Soybean Oil Is More Obesogenic and Diabetogenic Than Coconut Oil and Fructose in Mouse: Potential Role for the Liver

Poonamjot Deol et al. PLoS One. .
Free PMC article

Abstract

The obesity epidemic in the U.S. has led to extensive research into potential contributing dietary factors, especially fat and fructose. Recently, increased consumption of soybean oil, which is rich in polyunsaturated fatty acids (PUFAs), has been proposed to play a causal role in the epidemic. Here, we designed a series of four isocaloric diets (HFD, SO-HFD, F-HFD, F-SO-HFD) to investigate the effects of saturated versus unsaturated fat, as well as fructose, on obesity and diabetes.

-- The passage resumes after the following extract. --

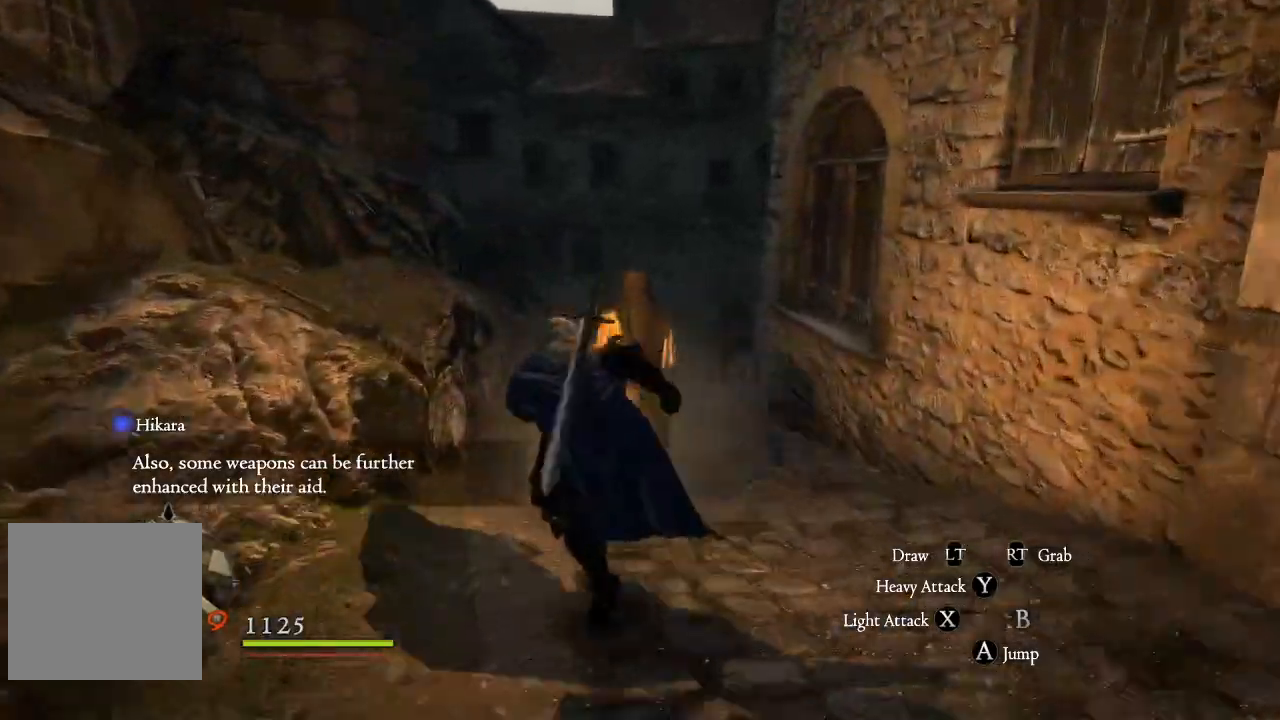
{"buttons": [], "left_stick": "up", "right_stick": "right", "events": [[401, "right_stick", "right"]]}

C57/BL6 male mice fed a diet moderately high in fat from coconut oil and soybean oil (SO-HFD, 40% kcal total fat) showed statistically significant increases in weight gain, adiposity, diabetes, glucose intolerance and insulin resistance compared to mice on a diet consisting primarily of coconut oil (HFD). They also had fatty livers with hepatocyte ballooning and very large lipid droplets as well as shorter colonic crypt length. While the high fructose diet (F-HFD) did not cause as much obesity or diabetes as SO-HFD, it did cause rectal prolapse and a very fatty liver, but no balloon injury. The coconut oil diet (with or without fructose) increased spleen weight while fructose in the presence of soybean oil increased kidney weight. Metabolomics analysis of the liver showed an increased accumulation of PUFAs and their metabolites as well as γ-tocopherol, but a decrease in cholesterol in SO-HFD. Liver transcriptomics analysis revealed a global dysregulation of cytochrome P450 (Cyp) genes in SO-HFD versus HFD livers, most notably in the Cyp3a and Cyp2c families. Other genes involved in obesity (e.g., Cidec, Cd36), diabetes (Igfbp1), inflammation (Cd63), mitochondrial function (Pdk4) and cancer (H19) were also upregulated by the soybean oil diet. Taken together, our results indicate that in mice a diet high in soybean oil is more detrimental to metabolic health than a diet high in fructose or coconut oil.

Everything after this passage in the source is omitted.